Das Militär, daß immerhin sein Hauptquartier in Tarapoto hat, scheint nicht einmal in der Lage, den Luftraum zu kontrollieren. Von geheimen Kleinflughäfen in der Region starten täglich etwa sieben Flüge, im Januar hoben sogar vom Flughafen der Stadt zwei Flieger mit Kokainpaste ab. In San Martin hat man dafür eine recht simple Erklärung: Keiner geht leer aus und gezahlt wird nach dem militärischen Rang.

Wenn alle profitieren, wo liegt dann das Problem? Die Hauptargumente gegen die Cocawirtschaft beziehen sich in der Tat nicht auf die materielle Seite. Die Bauern, die wochenlang auf die Cocaparzellen verschwinden, kämen ihren familiären Verpflichtungen nicht nach, heißt es. Das schnelle Geld verderbe die Jugend und zerstöre den Gemeinschaftssinn. Neid, Mißgunst und Raub unter den Nachbarn nähmen zu. Lehrer berichten von hohen „drop-out„ -Quoten in den Sekundarschulen.

Aber der hohe Bedarf an Arbeitskräften für den Cocaanbau treibt auch die Löhne für die traditionelle Landarbeit in die Höhe. Die vielen Zugewanderten, die im Urwald ihr Glück versuchen wollen, schaffen neue, unübersichtliche Verhältnisse.

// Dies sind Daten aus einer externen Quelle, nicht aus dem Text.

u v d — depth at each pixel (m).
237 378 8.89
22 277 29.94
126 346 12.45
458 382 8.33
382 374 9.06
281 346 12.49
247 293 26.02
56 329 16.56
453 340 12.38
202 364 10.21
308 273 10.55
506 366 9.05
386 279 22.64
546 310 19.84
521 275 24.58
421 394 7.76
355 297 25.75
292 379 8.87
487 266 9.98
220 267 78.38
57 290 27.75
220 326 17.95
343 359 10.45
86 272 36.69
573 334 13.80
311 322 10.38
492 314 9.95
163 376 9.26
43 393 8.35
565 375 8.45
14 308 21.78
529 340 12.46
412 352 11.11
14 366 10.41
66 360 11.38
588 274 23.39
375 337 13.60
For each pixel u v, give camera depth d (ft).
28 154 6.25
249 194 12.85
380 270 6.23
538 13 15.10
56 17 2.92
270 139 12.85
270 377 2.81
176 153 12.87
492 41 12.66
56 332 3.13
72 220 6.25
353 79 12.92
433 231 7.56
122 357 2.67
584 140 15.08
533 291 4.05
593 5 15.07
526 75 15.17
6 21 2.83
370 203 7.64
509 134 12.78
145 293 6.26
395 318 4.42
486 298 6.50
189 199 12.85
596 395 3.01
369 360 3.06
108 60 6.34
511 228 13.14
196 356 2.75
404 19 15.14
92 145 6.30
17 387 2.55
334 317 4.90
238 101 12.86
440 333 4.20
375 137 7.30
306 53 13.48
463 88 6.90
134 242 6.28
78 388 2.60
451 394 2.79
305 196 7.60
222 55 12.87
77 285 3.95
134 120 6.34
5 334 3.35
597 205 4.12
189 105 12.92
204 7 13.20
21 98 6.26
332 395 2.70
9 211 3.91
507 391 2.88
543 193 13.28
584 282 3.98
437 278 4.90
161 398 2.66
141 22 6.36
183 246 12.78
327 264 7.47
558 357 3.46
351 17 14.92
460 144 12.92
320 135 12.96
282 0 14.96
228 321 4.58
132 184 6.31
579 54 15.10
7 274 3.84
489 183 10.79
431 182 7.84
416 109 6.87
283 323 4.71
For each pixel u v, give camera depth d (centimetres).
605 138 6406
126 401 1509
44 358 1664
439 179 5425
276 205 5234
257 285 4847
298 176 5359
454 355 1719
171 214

Und mehrfach schon sind in letzter Zeit im Guallabambatal einer bekannten Cocazone - Einheiten des „Sendero Luminoso“ aufgetaucht. Man nimmt an, daß sie neue Einnahmequellen und sichere Rückzugsgebiete suchen, nachdem die Lage im oberen Huallagatal zu unsicher geworden ist. Die MRTA reagiert hart und kompromißlos: „Früher haben wir noch gesagt, das sind arme Verwirrte, man muß sie retten - aber sie sind einfach zu gefährlich.“ Konflikte sind vorprogrammiert; auch viele Volksorganisationen stellen neuerdings fest, daß die Jugendlichen von der Cocaernte in Gebieten, die von Sendero beherrscht werden, „merkwürdig verwandelt“ zurückkommen. Man fürchtet, daß es Pläne zur systematischen Infiltration gibt.

Außerdem sind auch die Coca-Dollars so sicher nicht mehr. In den letzten Monaten, nach verschärften Grenzkontrollen in Kolumbien, sank der Preis für Kokainpaste im Huallaga um mehr als die Hälfte auf 150 Dollar pro Kilo.

„Da lohnt sich ja fast das Pflücken nicht mehr“, urteilen Bauernführer. Nur: Was lohnt sich schon noch so richtig in San Martin?